Problem details = Write out the data word for word and omit every picture.

Collected data =
--------

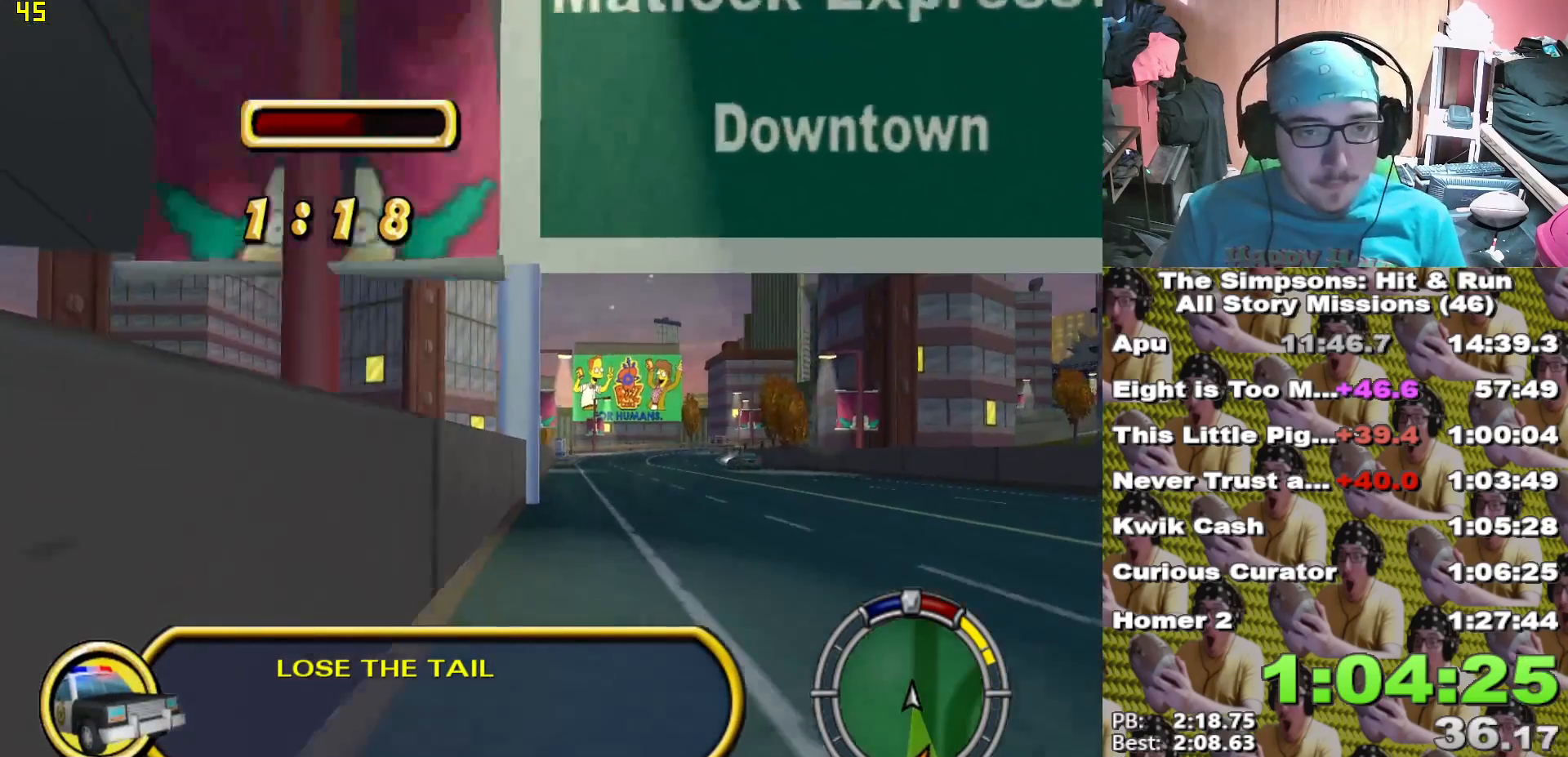
{"dt_ms": 500, "buttons": ["X"], "left_stick": "center", "right_stick": "center"}
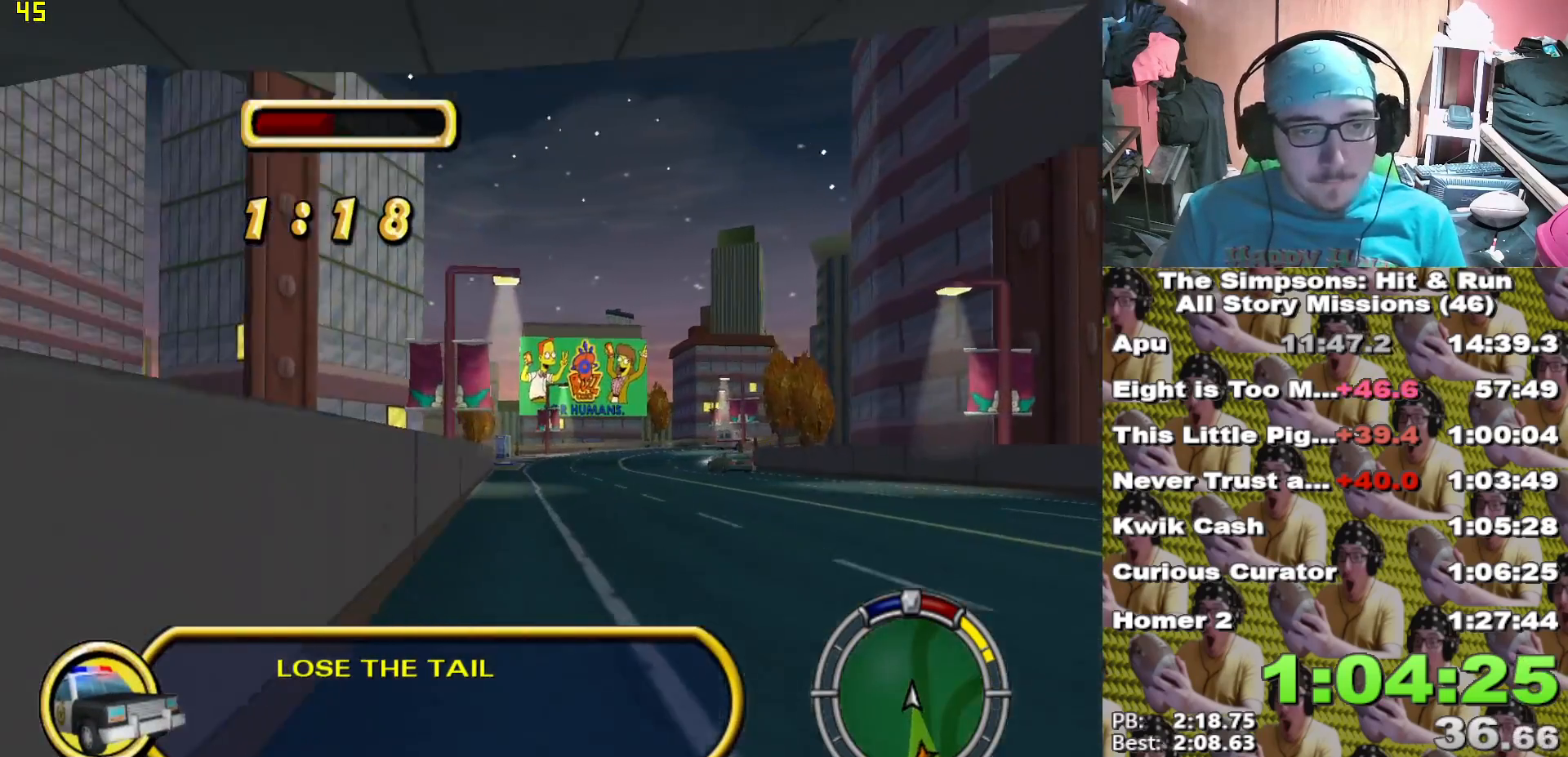
{"dt_ms": 500, "buttons": ["X"], "left_stick": "right", "right_stick": "center", "events": [[400, "left_stick", "right"]]}
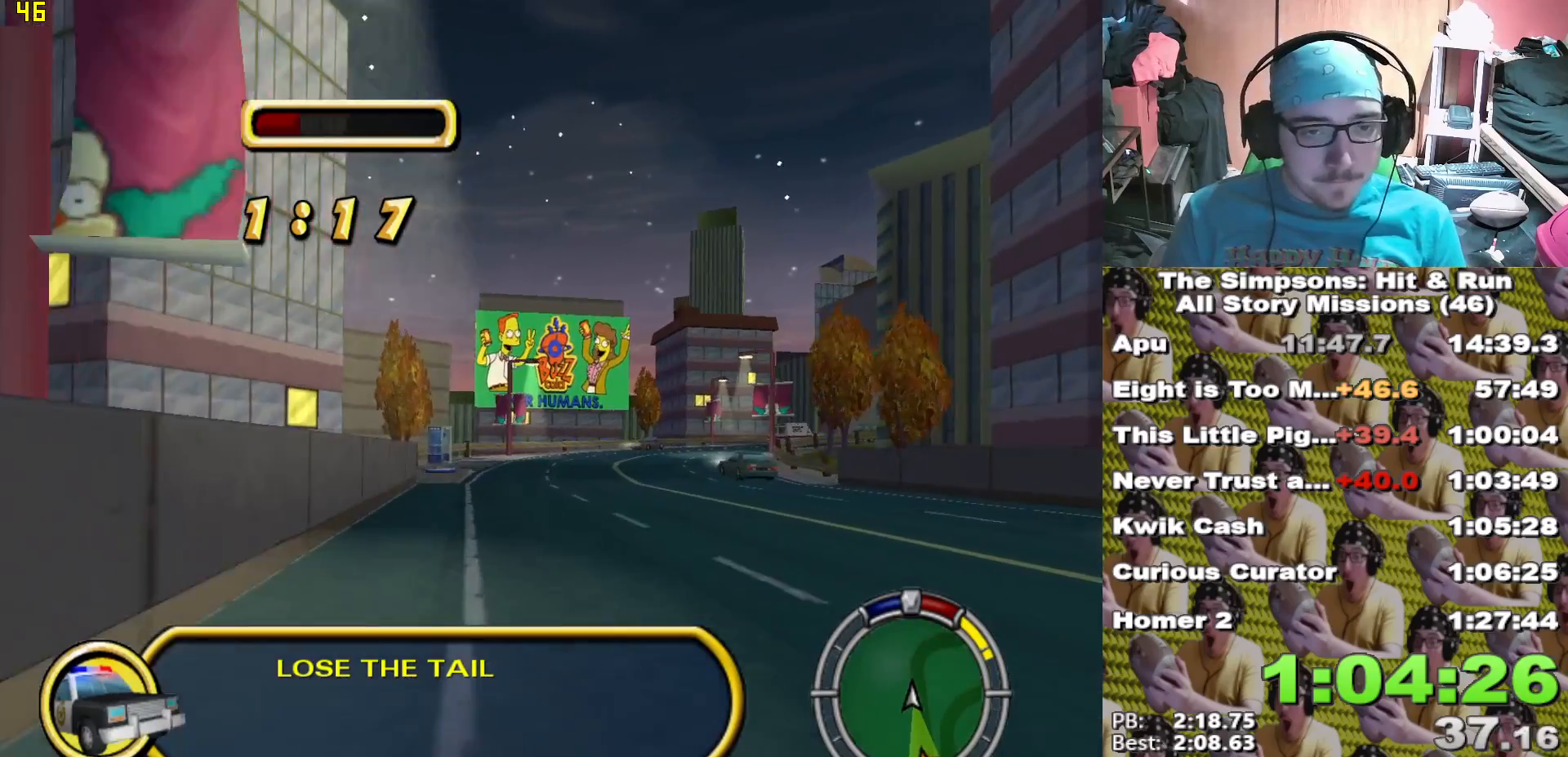
{"dt_ms": 500, "buttons": ["X"], "left_stick": "right", "right_stick": "center", "events": [[33, "left_stick", "center"], [133, "left_stick", "right"], [333, "left_stick", "center"], [483, "left_stick", "right"]]}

--------

Answer area =
{"dt_ms": 500, "buttons": ["X"], "left_stick": "center", "right_stick": "center"}
{"dt_ms": 500, "buttons": ["X"], "left_stick": "right", "right_stick": "center", "events": [[400, "left_stick", "right"]]}
{"dt_ms": 500, "buttons": ["X"], "left_stick": "right", "right_stick": "center", "events": [[33, "left_stick", "center"], [133, "left_stick", "right"], [333, "left_stick", "center"], [483, "left_stick", "right"]]}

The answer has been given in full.